The paper tackles the problem of high memory bandwidth and energy inefficiency from wide accumulators in quantized neural network dot products by introducing PQS, which combines pruning, quantization, and sorted accumulation to reduce accumulator bitwidth by 2.5x while maintaining accuracy comparable to floating-point baselines on image classification tasks.

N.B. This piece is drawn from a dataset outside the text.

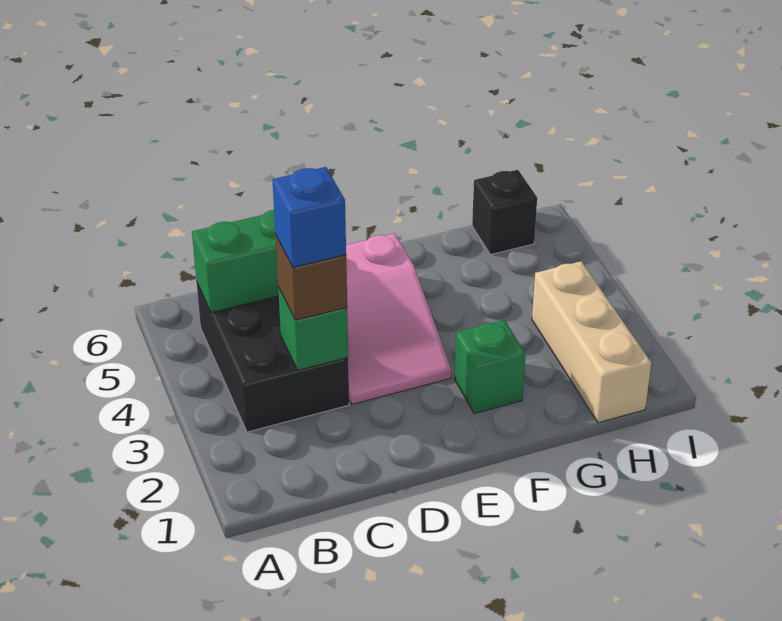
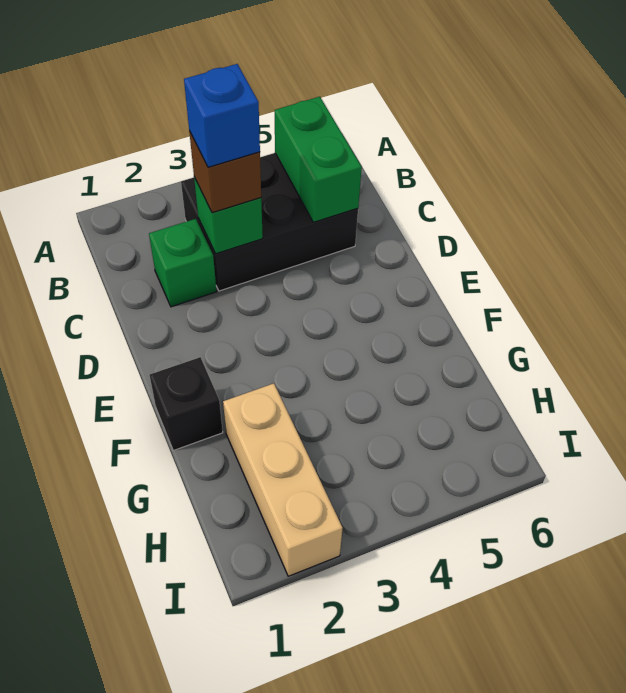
pink 2x3 slope [346,233,451,404] -> none
green 1x1 brick [455,320,525,413] -> green 1x1 brick moved to [149,219,217,307]
tan 1x3 brick [532,261,651,423] -> tan 1x3 brick turned to [223,383,343,576]
black 1x1 brick [472,170,537,255] -> black 1x1 brick moved to [150,357,223,451]

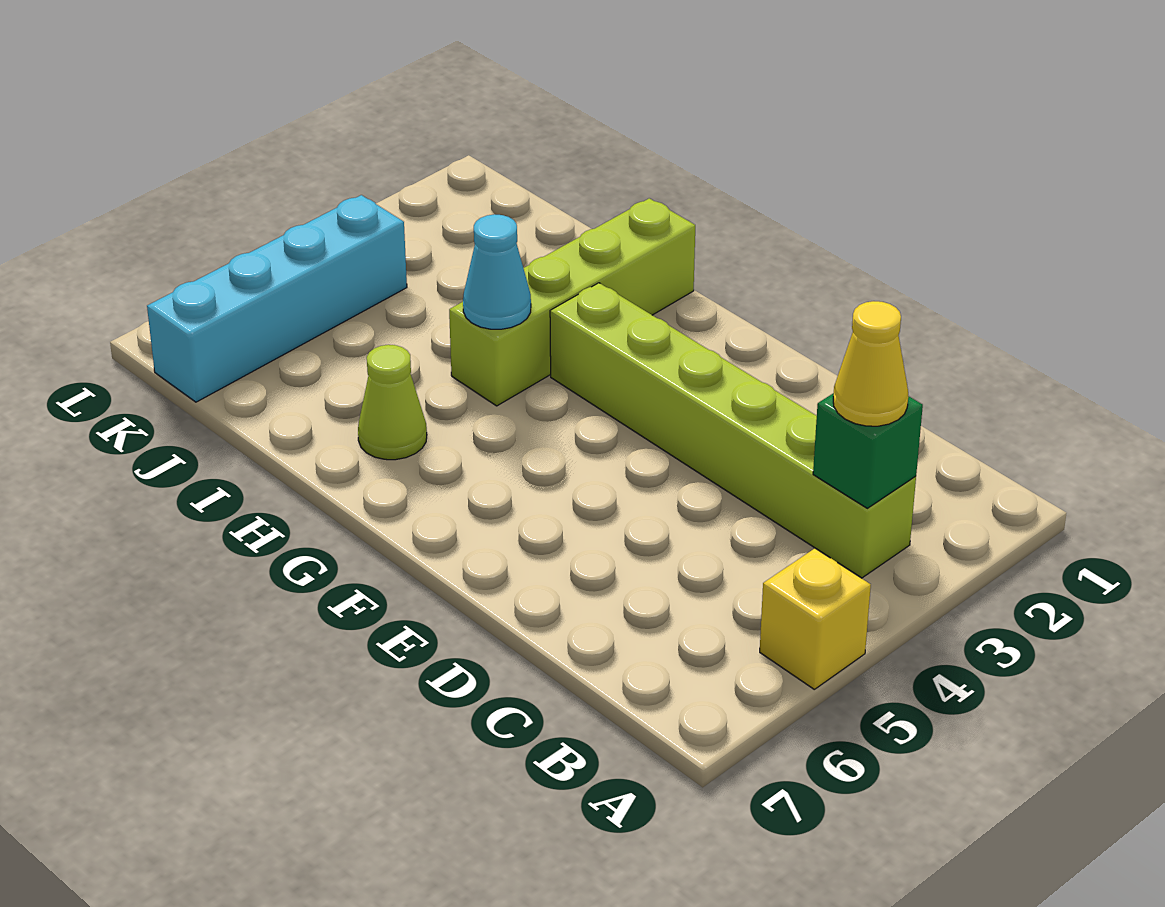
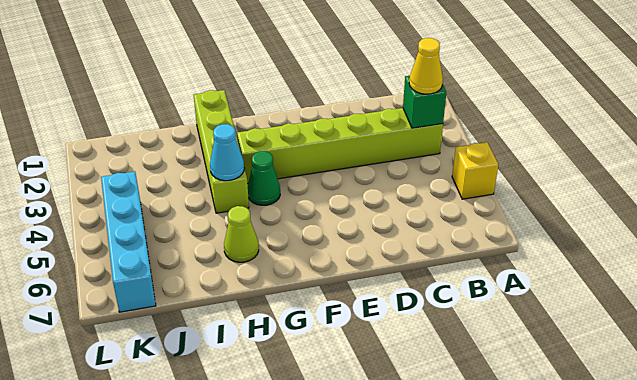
none -> green 1x1 cone [248,151,280,205]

We present PQS, which uses three techniques together - Prune, Quantize, and Sort - to achieve low-bitwidth accumulation of dot products in neural network computations. In conventional quantized (e.g., 8-bit) dot products, partial results are accumulated into wide (e.g., 32-bit) accumulators to avoid overflows when accumulating intermediate partial sums. However, such wide accumulators increase memory bandwidth usage and reduce energy efficiency. We show that iterative N:M pruning in floating point followed by quantization to 8 (or fewer) bits, and accumulation of partial products in a sorted order ("small to large") allows for accurate, compressed models with short dot product lengths that do not require wide accumulators. We design, analyze, and implement the PQS algorithm to eliminate accumulation overflows at inference time for several neural networks. Our method offers a 2.5x reduction in accumulator bitwidth while achieving model accuracy on par with floating-point baselines for multiple image classification tasks.